= Louis Shannon =

Canadian politician

J. Louis Shannon (died February 16, 1954) was a municipal politician in Toronto, Ontario, Canada who served for multiple years on Toronto City Council and the Toronto Board of Control.

Shannon was raised in Vankleek Hill where his father was the editor of small newspaper. Shannon's father died when he was seven and the family relocated to Toronto where he studied at Oakwood Collegiate Institute. He then went to McMaster University where he studied law. He settled in the Moore Park neighbourhood of the city.
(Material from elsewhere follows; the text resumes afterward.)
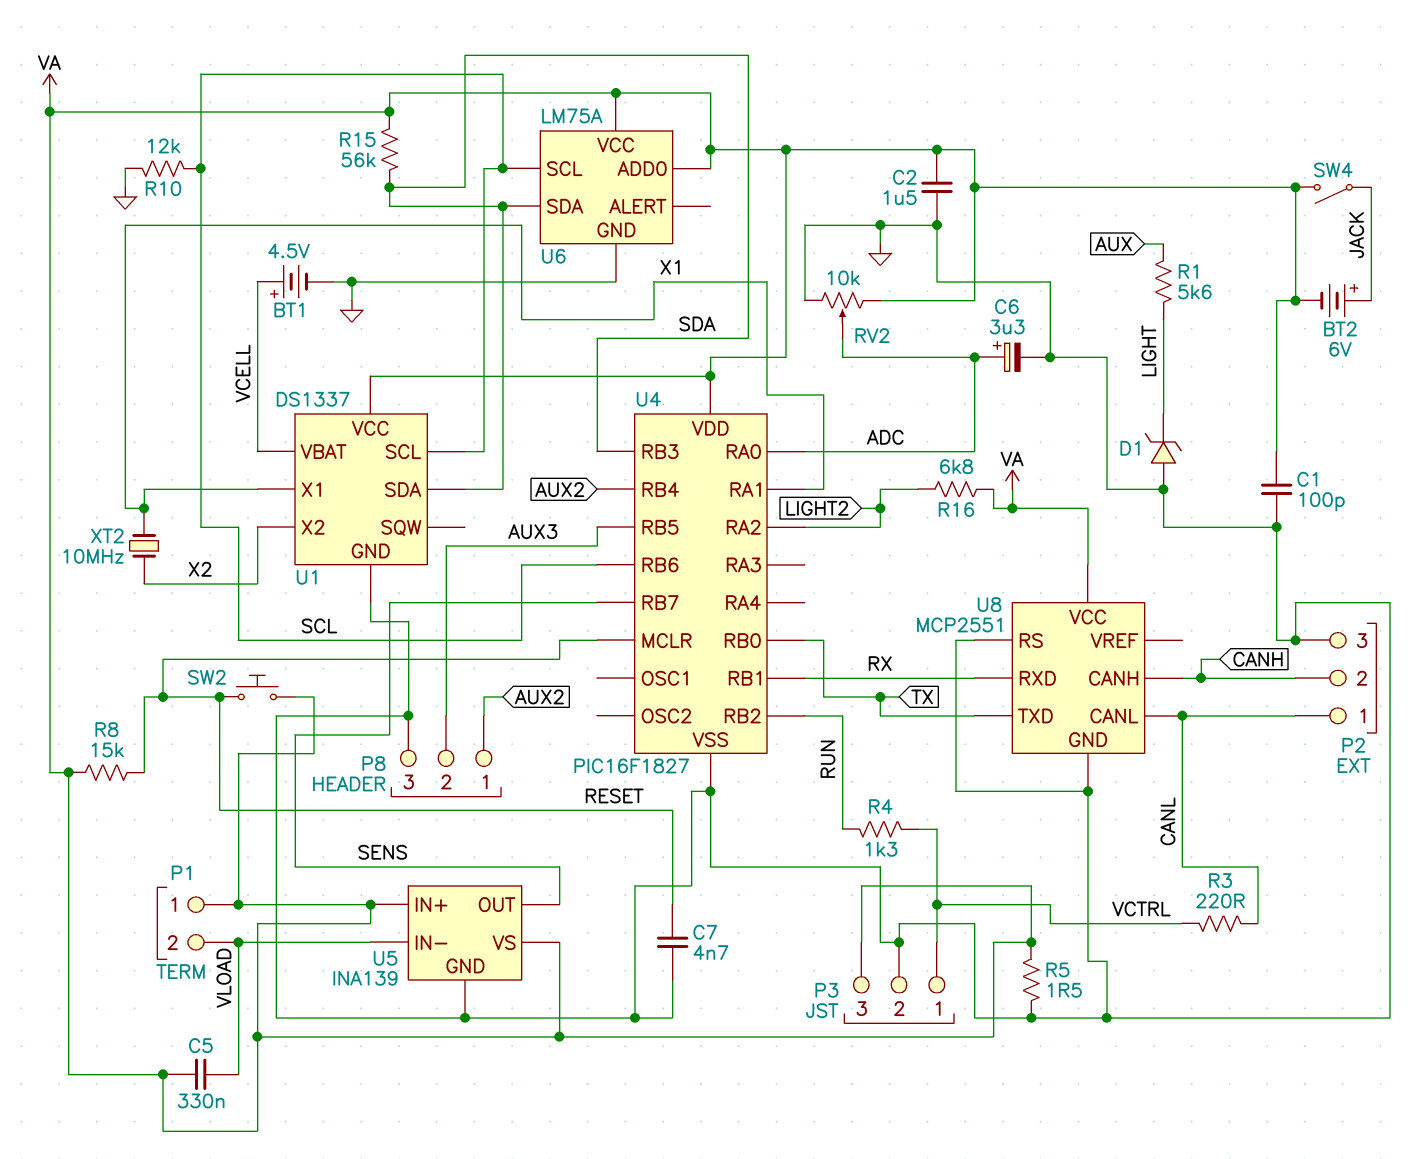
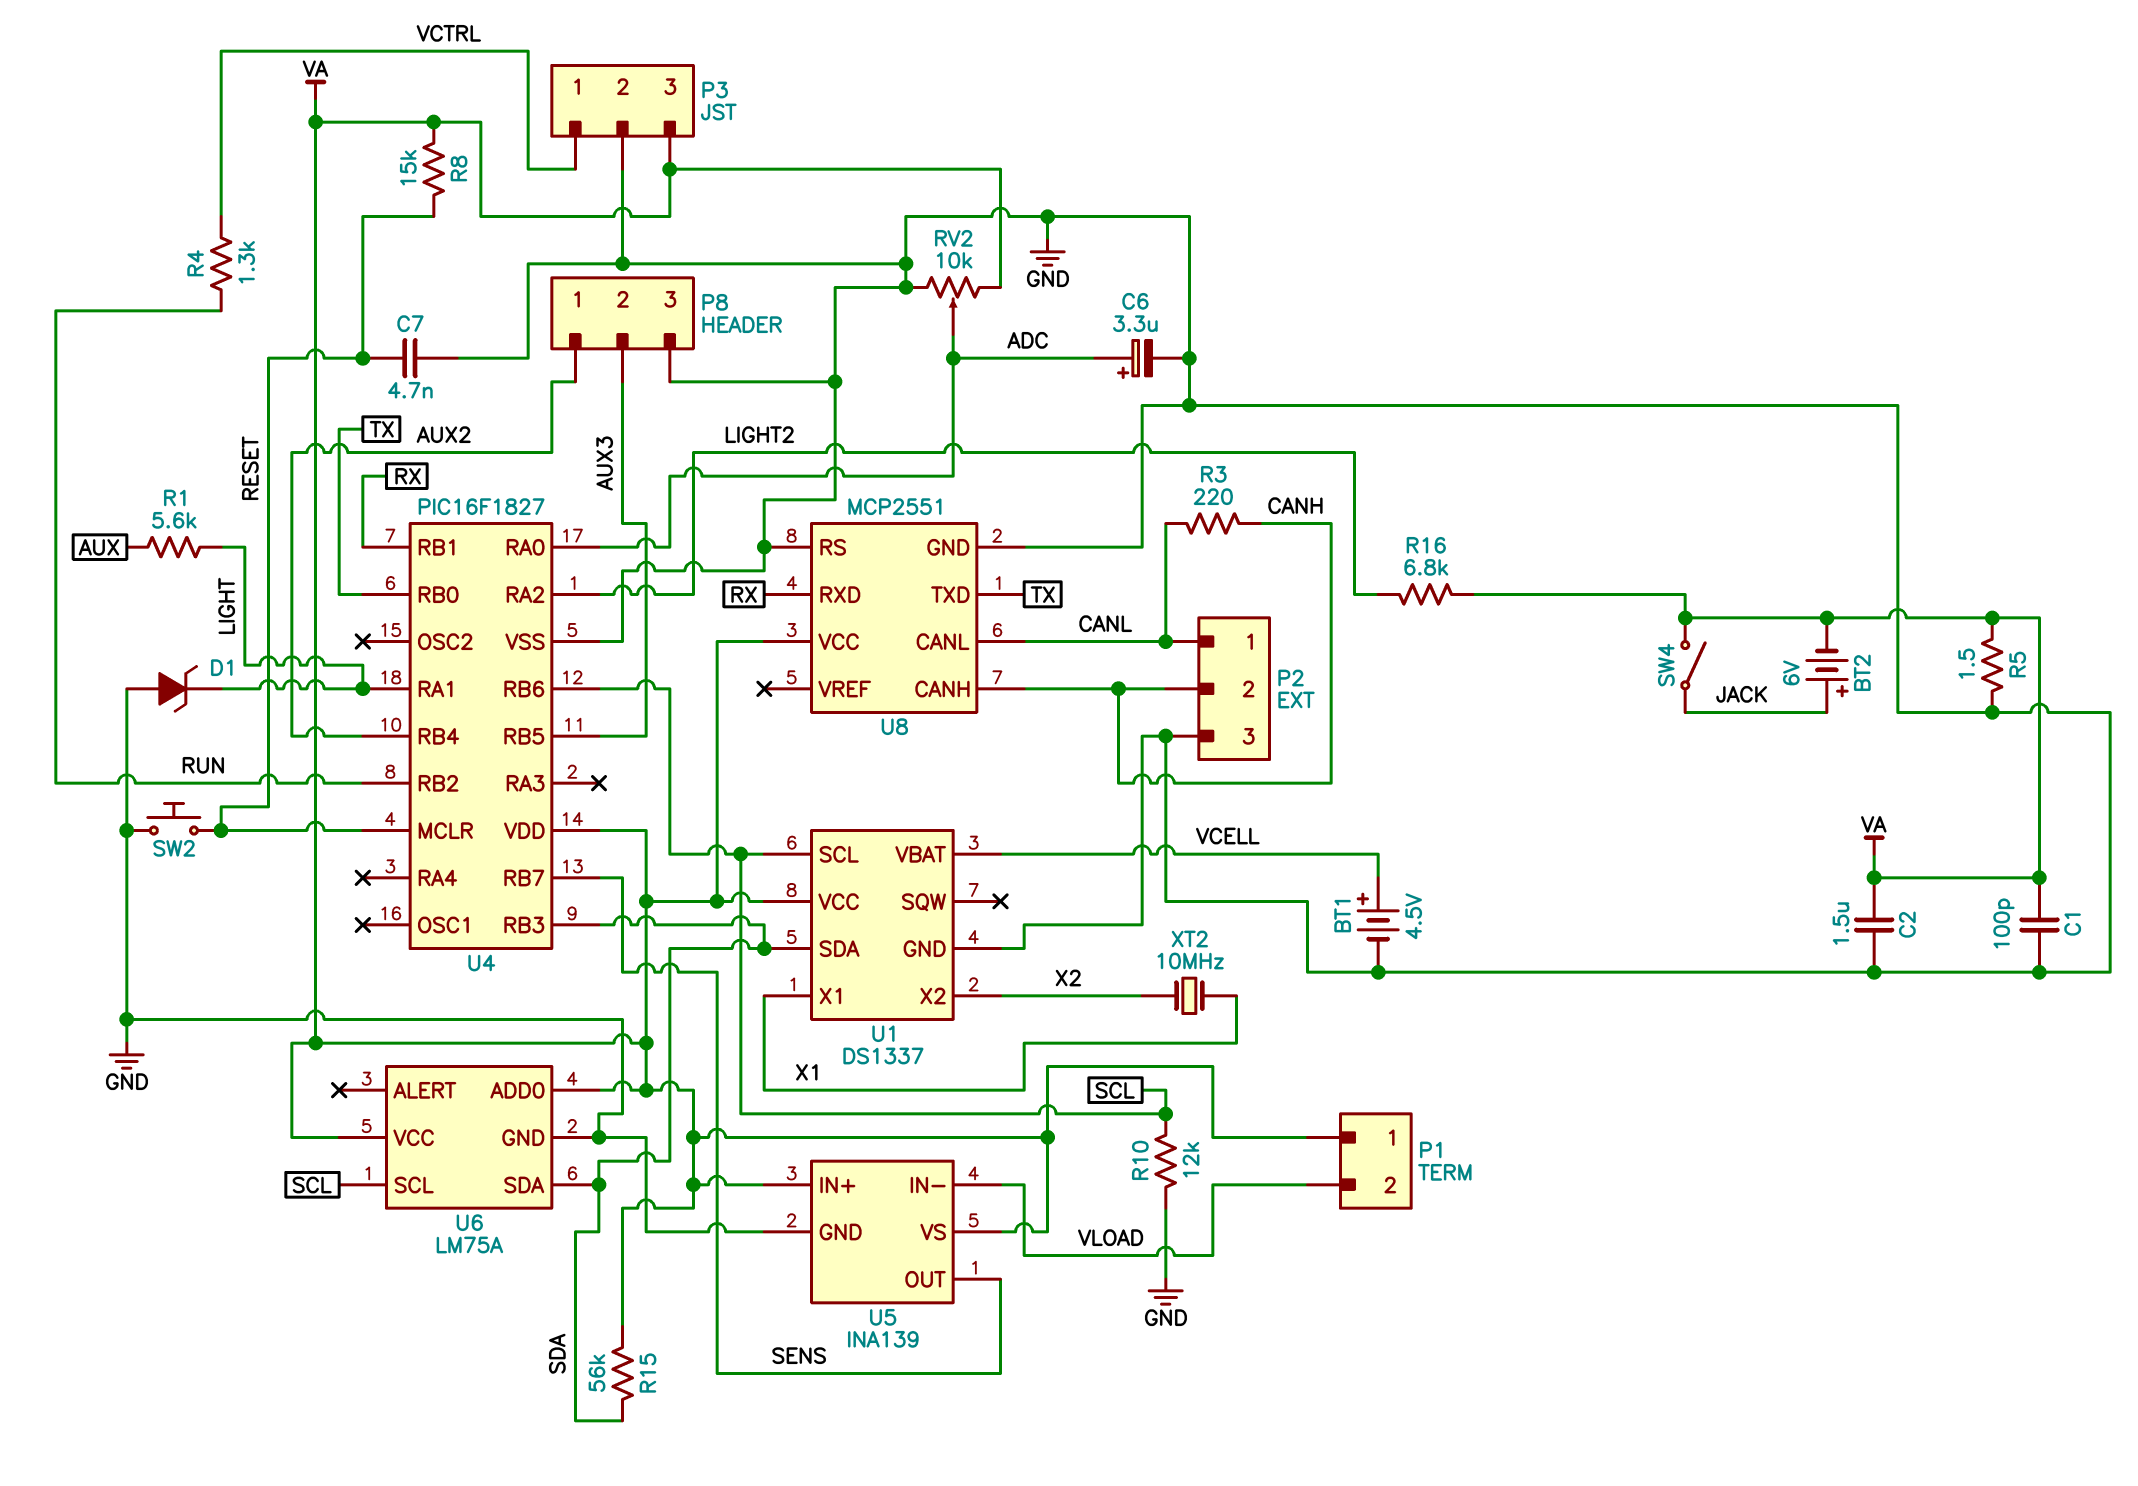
C5: 330nF (VA, VLOAD) -> none
R3: 220 (CANL, VCTRL) -> 220 (CANH, CANL)
SW2: button (RESET, VA) -> button (GND, RESET)
U4 pin RA1: X1 -> LIGHT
He was elected to Toronto City Council in 1937 representing Ward 2. This ward covered both Shannon's own neighbourhood, and the areas along the Don River, including Cabbagetown that were some of the poorest. Shannon was an active member of the United Church of Canada, and was a strong advocate of Toronto's Blue Laws, such as the ban on playing sports on Sunday. He was also committed to social welfare, and pushed at city council for a number of measures to alleviate poverty. These included child care for working mothers and health clinics in the poorer neighbourhoods. He was also one of the foremost proponents of the Regent Park urban renewal scheme that saw much of Cabbagetown replaced by subsidized housing.

He was an active Liberal, and served as campaign manager for fellow Liberal Allan Lamport. In 1940 he unsuccessfully ran for Parliament in the riding of Rosedale, but lost to Harry Jackman in the traditionally Tory riding.

In February 1954 Shannon suffered a heart attack and died ten days later at age 56.